(DATA FOR ANALYSIS Opens)
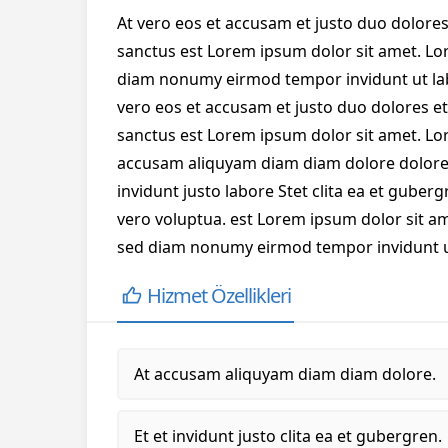
At vero eos et accusam et justo duo dolores
sanctus est Lorem ipsum dolor sit amet. Lor
diam nonumy eirmod tempor invidunt ut lab
vero eos et accusam et justo duo dolores et
sanctus est Lorem ipsum dolor sit amet. Lor
accusam aliquyam diam diam dolore dolore
invidunt justo labore Stet clita ea et gube
vero voluptua. est Lorem ipsum dolor sit am
sed diam nonumy eirmod tempor invidunt ut
Hizmet Özellikleri
At accusam aliquyam diam diam dolore.
Et et invidunt justo clita ea et gubergren.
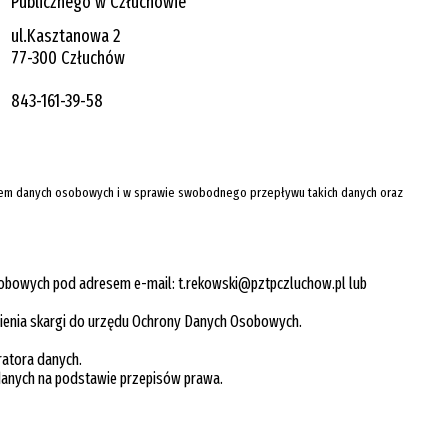
Publicznego w Człuchowie
ul.Kasztanowa 2
77-300 Człuchów
843-161-39-58
zaniem danych osobowych i w sprawie swobodnego przepływu takich danych oraz
Osobowych pod adresem e-mail: t.rekowski@pztpczluchow.pl lub
esienia skargi do urzędu Ochrony Danych Osobowych.
atora danych.
danych na podstawie przepisów prawa.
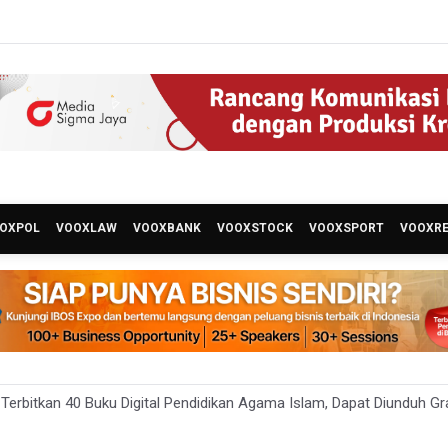
OXPOL
VOOXLAW
VOOXBANK
VOOXSTOCK
VOOXSPORT
VOOXR
erbitkan 40 Buku Digital Pendidikan Agama Islam, Dapat Diunduh Gr
 Ada 10 Nakes Diduga Beri Komentar Nirempati pada Unggahan Pas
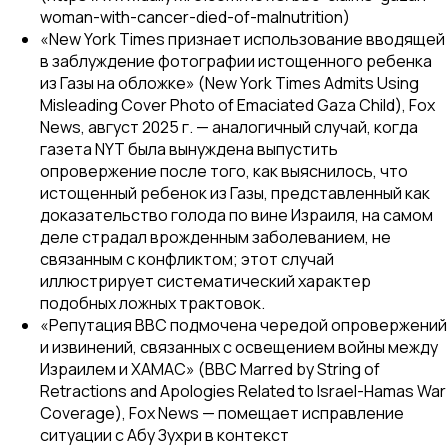
woman-with-cancer-died-of-malnutrition)
«New York Times признает использование вводящей
в заблуждение фотографии истощенного ребенка
из Газы на обложке» (New York Times Admits Using
Misleading Cover Photo of Emaciated Gaza Child),
Fox
News
, август 2025 г. — аналогичный случай, когда
газета NYT была вынуждена выпустить
опровержение после того, как выяснилось, что
истощенный ребенок из Газы, представленный как
доказательство голода по вине Израиля, на самом
деле страдал врожденным заболеванием, не
связанным с конфликтом; этот случай
иллюстрирует систематический характер
подобных ложных трактовок.
«Репутация BBC подмочена чередой опровержений
и извинений, связанных с освещением войны между
Израилем и ХАМАС» (BBC Marred by String of
Retractions and Apologies Related to Israel-Hamas War
Coverage),
Fox News
— помещает исправление
ситуации с Абу Зухри в контекст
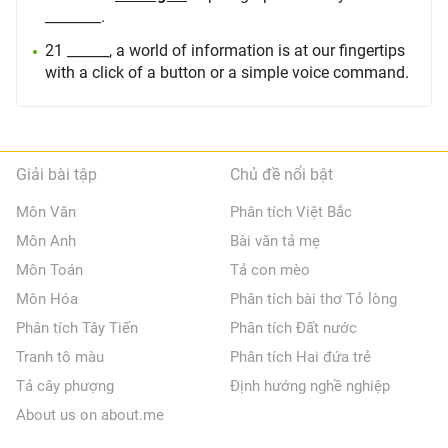
________.
21 ______, a world of information is at our fingertips
with a click of a button or a simple voice command.
Giải bài tập
Chủ đề nổi bật
Môn Văn
Phân tích Việt Bắc
Môn Anh
Bài văn tả mẹ
Môn Toán
Tả con mèo
Môn Hóa
Phân tích bài thơ Tỏ lòng
Phân tích Tây Tiến
Phân tích Đất nước
Tranh tô màu
Phân tích Hai đứa trẻ
Tả cây phượng
Định hướng nghề nghiệp
About us on about.me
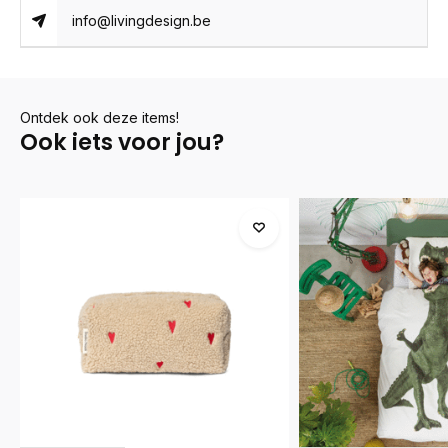
info@livingdesign.be
Ontdek ook deze items!
Ook iets voor jou?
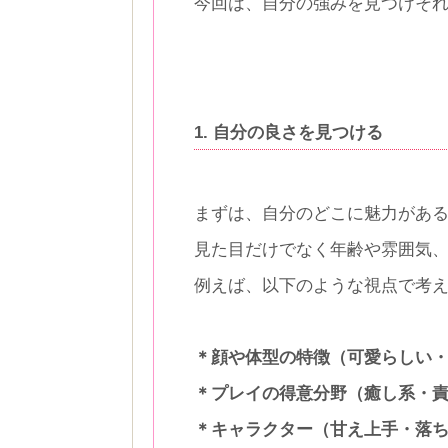
今回は、自分の強みを見つけそ
1. 自分の良さを見つける
まずは、自分のどこに魅力があ
見た目だけでなく年齢や雰囲気
例えば、以下のような視点で考
＊顔や体型の特徴（可愛らしい
＊プレイの得意分野（癒し系・
＊キャラクター（甘え上手・落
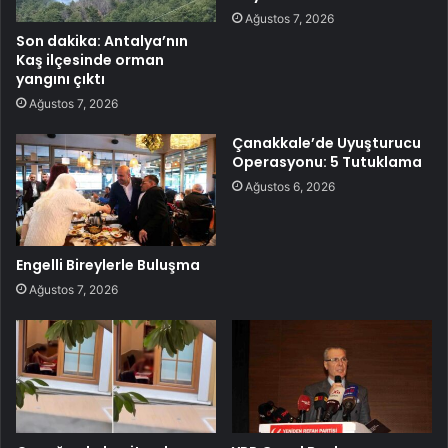
Ağustos 7, 2026
Son dakika: Antalya’nın
Kaş ilçesinde orman
yangını çıktı
Ağustos 7, 2026
Çanakkale’de Uyuşturucu
Operasyonu: 5 Tutuklama
Ağustos 6, 2026
Engelli Bireylerle Buluşma
Ağustos 7, 2026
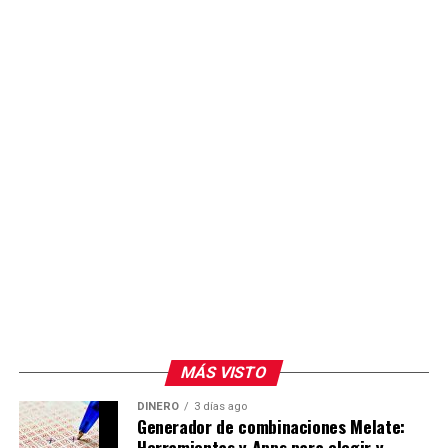
MÁS VISTO
DINERO
3 días ago
Generador de combinaciones Melate:
Herramientas y Apps para elegir y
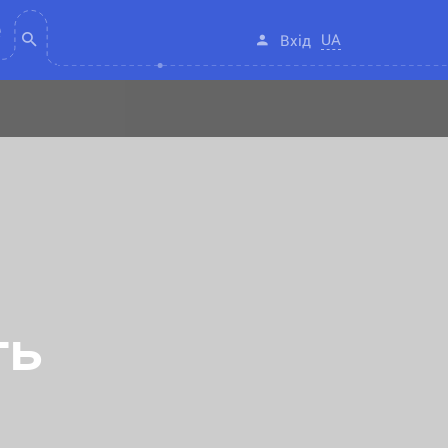
UA
Вхід
ть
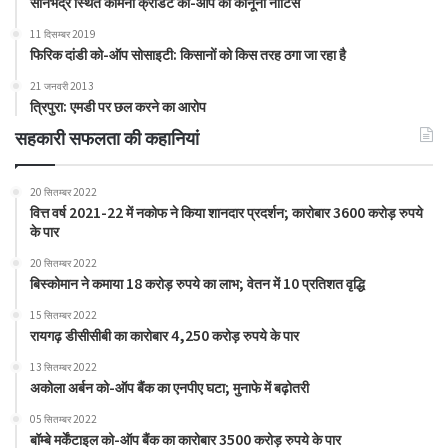
सोनभद्र स्थित कामना क्रेडिट को-ऑप को कानूनी नोटिस
11 दिसम्बर 2019
फिरिक दांडी को-ऑप सोसाइटी: किसानों को किस तरह ठगा जा रहा है
21 जनवरी 2013
त्रिपुरा: एमडी पर छल करने का आरोप
सहकारी सफलता की कहानियां
20 सितम्बर 2022
वित्त वर्ष 2021-22 में नकोफ ने किया शानदार प्रदर्शन; कारोबार 3600 करोड़ रुपये
के पार
20 सितम्बर 2022
बिस्कोमान ने कमाया 18 करोड़ रुपये का लाभ; वेतन में 10 प्रतिशत वृद्धि
15 सितम्बर 2022
रायगढ़ डीसीसीबी का कारोबार 4,250 करोड़ रुपये के पार
13 सितम्बर 2022
अकोला अर्बन को-ऑप बैंक का एनपीए घटा; मुनाफे में बढ़ोतरी
05 सितम्बर 2022
बॉम्बे मर्केंटाइल को-ऑप बैंक का कारोबार 3500 करोड़ रुपये के पार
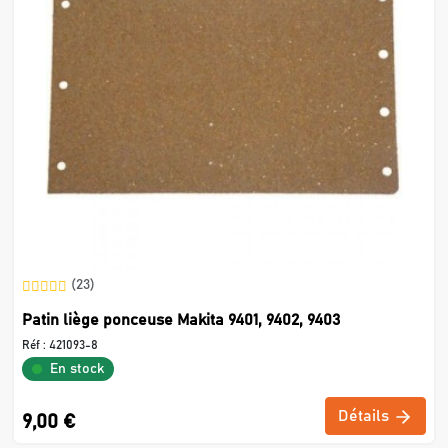
(23)
Patin liège ponceuse Makita 9401, 9402, 9403
Réf :
421093-8
En stock
Détails
9,00 €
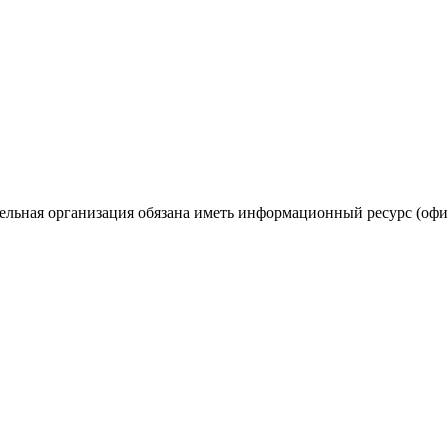
тельная организация обязана иметь информационный ресурс (офи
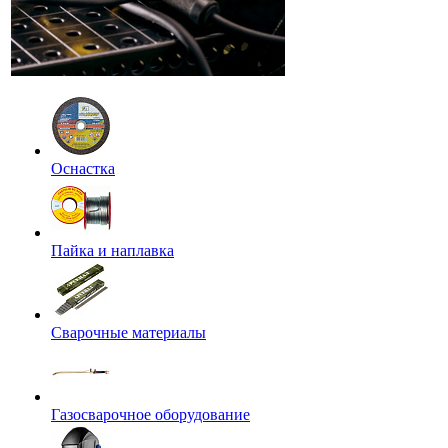
Оснастка
Пайка и наплавка
Сварочные материалы
Газосварочное оборудование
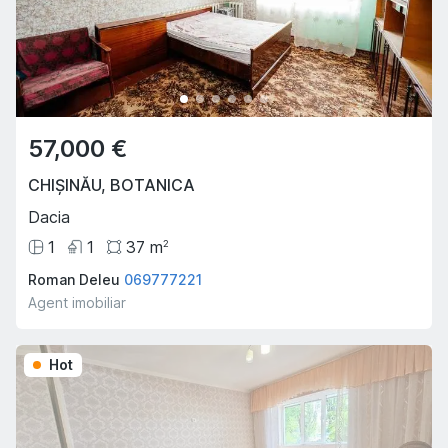
57,000 €
CHIȘINĂU
,
BOTANICA
Dacia
1
1
37
m
2
Roman Deleu
069777221
Agent imobiliar
Hot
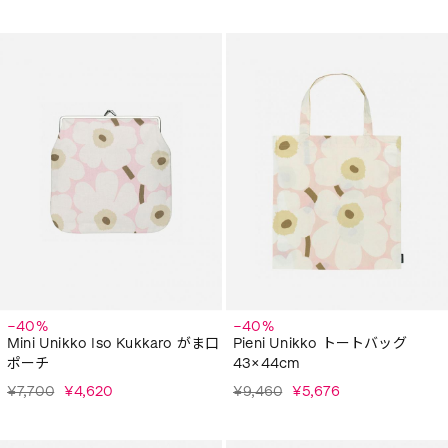
−40%
−40%
Mini Unikko Iso Kukkaro がま口
Pieni Unikko トートバッグ
ポーチ
43×44cm
¥7,700
¥4,620
¥9,460
¥5,676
(DATA FOR ANALYSIS Closes)
[JOB ITEM]: Copy all the data exactly as written, but skip any picture.

[TASK RESPONSE]:
At vero eos et accusam et justo duo dolores
sanctus est Lorem ipsum dolor sit amet. Lor
diam nonumy eirmod tempor invidunt ut lab
vero eos et accusam et justo duo dolores et
sanctus est Lorem ipsum dolor sit amet. Lor
accusam aliquyam diam diam dolore dolore
invidunt justo labore Stet clita ea et gube
vero voluptua. est Lorem ipsum dolor sit am
sed diam nonumy eirmod tempor invidunt ut
Hizmet Özellikleri
At accusam aliquyam diam diam dolore.
Et et invidunt justo clita ea et gubergren.
Publicznego w Człuchowie
ul.Kasztanowa 2
77-300 Człuchów
843-161-39-58
zaniem danych osobowych i w sprawie swobodnego przepływu takich danych oraz
Osobowych pod adresem e-mail: t.rekowski@pztpczluchow.pl lub
esienia skargi do urzędu Ochrony Danych Osobowych.
atora danych.
danych na podstawie przepisów prawa.
OXPOL
VOOXLAW
VOOXBANK
VOOXSTOCK
VOOXSPORT
VOOXR
erbitkan 40 Buku Digital Pendidikan Agama Islam, Dapat Diunduh Gr
 Ada 10 Nakes Diduga Beri Komentar Nirempati pada Unggahan Pas
woman-with-cancer-died-of-malnutrition)
«New York Times признает использование вводящей
в заблуждение фотографии истощенного ребенка
из Газы на обложке» (New York Times Admits Using
Misleading Cover Photo of Emaciated Gaza Child),
Fox
News
, август 2025 г. — аналогичный случай, когда
газета NYT была вынуждена выпустить
опровержение после того, как выяснилось, что
истощенный ребенок из Газы, представленный как
доказательство голода по вине Израиля, на самом
деле страдал врожденным заболеванием, не
связанным с конфликтом; этот случай
иллюстрирует систематический характер
подобных ложных трактовок.
«Репутация BBC подмочена чередой опровержений
и извинений, связанных с освещением войны между
Израилем и ХАМАС» (BBC Marred by String of
Retractions and Apologies Related to Israel-Hamas War
Coverage),
Fox News
— помещает исправление
ситуации с Абу Зухри в контекст
________.
21 ______, a world of information is at our fingertips
with a click of a button or a simple voice command.
Giải bài tập
Chủ đề nổi bật
Môn Văn
Phân tích Việt Bắc
Môn Anh
Bài văn tả mẹ
Môn Toán
Tả con mèo
Môn Hóa
Phân tích bài thơ Tỏ lòng
Phân tích Tây Tiến
Phân tích Đất nước
Tranh tô màu
Phân tích Hai đứa trẻ
Tả cây phượng
Định hướng nghề nghiệp
About us on about.me
info@livingdesign.be
Ontdek ook deze items!
Ook iets voor jou?
今回は、自分の強みを見つけそ
1. 自分の良さを見つける
まずは、自分のどこに魅力があ
見た目だけでなく年齢や雰囲気
例えば、以下のような視点で考
＊顔や体型の特徴（可愛らしい
＊プレイの得意分野（癒し系・
＊キャラクター（甘え上手・落
Ağustos 7, 2026
Son dakika: Antalya’nın
Kaş ilçesinde orman
yangını çıktı
Ağustos 7, 2026
Çanakkale’de Uyuşturucu
Operasyonu: 5 Tutuklama
Ağustos 6, 2026
Engelli Bireylerle Buluşma
Ağustos 7, 2026
MÁS VISTO
DINERO
3 días ago
Generador de combinaciones Melate:
Herramientas y Apps para elegir y
UA
Вхід
ть
सोनभद्र स्थित कामना क्रेडिट को-ऑप को कानूनी नोटिस
11 दिसम्बर 2019
फिरिक दांडी को-ऑप सोसाइटी: किसानों को किस तरह ठगा जा रहा है
21 जनवरी 2013
त्रिपुरा: एमडी पर छल करने का आरोप
सहकारी सफलता की कहानियां
20 सितम्बर 2022
वित्त वर्ष 2021-22 में नकोफ ने किया शानदार प्रदर्शन; कारोबार 3600 करोड़ रुपये
के पार
20 सितम्बर 2022
बिस्कोमान ने कमाया 18 करोड़ रुपये का लाभ; वेतन में 10 प्रतिशत वृद्धि
15 सितम्बर 2022
रायगढ़ डीसीसीबी का कारोबार 4,250 करोड़ रुपये के पार
13 सितम्बर 2022
अकोला अर्बन को-ऑप बैंक का एनपीए घटा; मुनाफे में बढ़ोतरी
05 सितम्बर 2022
बॉम्बे मर्केंटाइल को-ऑप बैंक का कारोबार 3500 करोड़ रुपये के पार
(23)
Patin liège ponceuse Makita 9401, 9402, 9403
Réf :
421093-8
En stock
Détails
9,00 €
тельная организация обязана иметь информационный ресурс (офи
Оснастка
Пайка и наплавка
Сварочные материалы
Газосварочное оборудование
57,000 €
CHIȘINĂU
,
BOTANICA
Dacia
1
1
37
m
2
Roman Deleu
069777221
Agent imobiliar
Hot
−40%
−40%
Mini Unikko Iso Kukkaro がま口
Pieni Unikko トートバッグ
ポーチ
43×44cm
¥7,700
¥4,620
¥9,460
¥5,676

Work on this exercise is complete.